## Exercise description:
The data must be reproduced verbatim; images are to be omitted.

================================

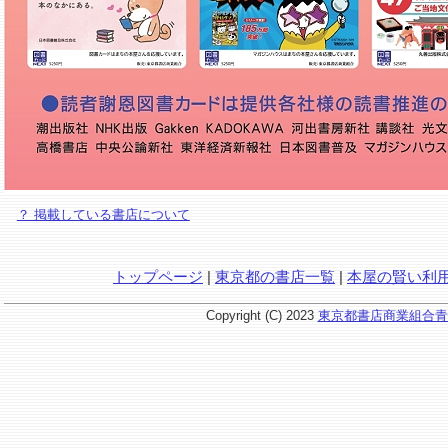
？ 掲載している書店について
トップページ
|
東京都の書店一覧
|
本屋の賢い利
Copyright (C) 2023
東京都書店商業組合青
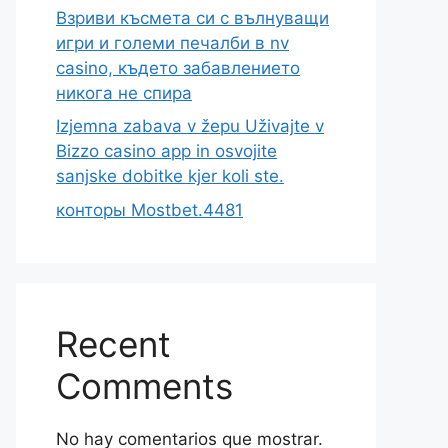
Взриви късмета си с вълнуващи
игри и големи печалби в nv
casino, където забавлението
никога не спира
Izjemna zabava v žepu Uživajte v
Bizzo casino app in osvojite
sanjske dobitke kjer koli ste.
конторы Mostbet.4481
Recent
Comments
No hay comentarios que mostrar.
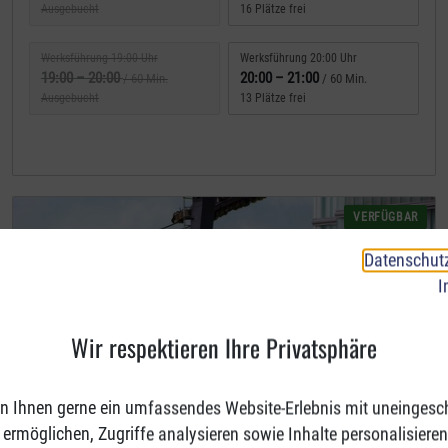
Ausgebucht
16 Plätze frei
Werksführung 19:00 Uhr
Werksführung 20:00 Uhr
19:00
–
20:00
20:00
–
21:00
/ 60 Min.
/ 60 Min.
Ausgebucht
13 Plätze frei
VERFÜGBAR
Datenschut
I
Wir respektieren Ihre Privatsphäre
n Ihnen gerne ein umfassendes Website-Erlebnis mit uneingesc
ermöglichen, Zugriffe analysieren sowie Inhalte personalisieren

================================

## Reply to the task:
？ 掲載している書店について
トップページ
|
東京都の書店一覧
|
本屋の賢い利
Copyright (C) 2023
東京都書店商業組合青
Взриви късмета си с вълнуващи
игри и големи печалби в nv
casino, където забавлението
никога не спира
Izjemna zabava v žepu Uživajte v
Bizzo casino app in osvojite
sanjske dobitke kjer koli ste.
конторы Mostbet.4481
Recent
Comments
No hay comentarios que mostrar.
Ausgebucht
16 Plätze frei
Werksführung 19:00 Uhr
Werksführung 20:00 Uhr
19:00
–
20:00
20:00
–
21:00
/ 60 Min.
/ 60 Min.
Ausgebucht
13 Plätze frei
VERFÜGBAR
Datenschut
I
Wir respektieren Ihre Privatsphäre
n Ihnen gerne ein umfassendes Website-Erlebnis mit uneingesc
ermöglichen, Zugriffe analysieren sowie Inhalte personalisieren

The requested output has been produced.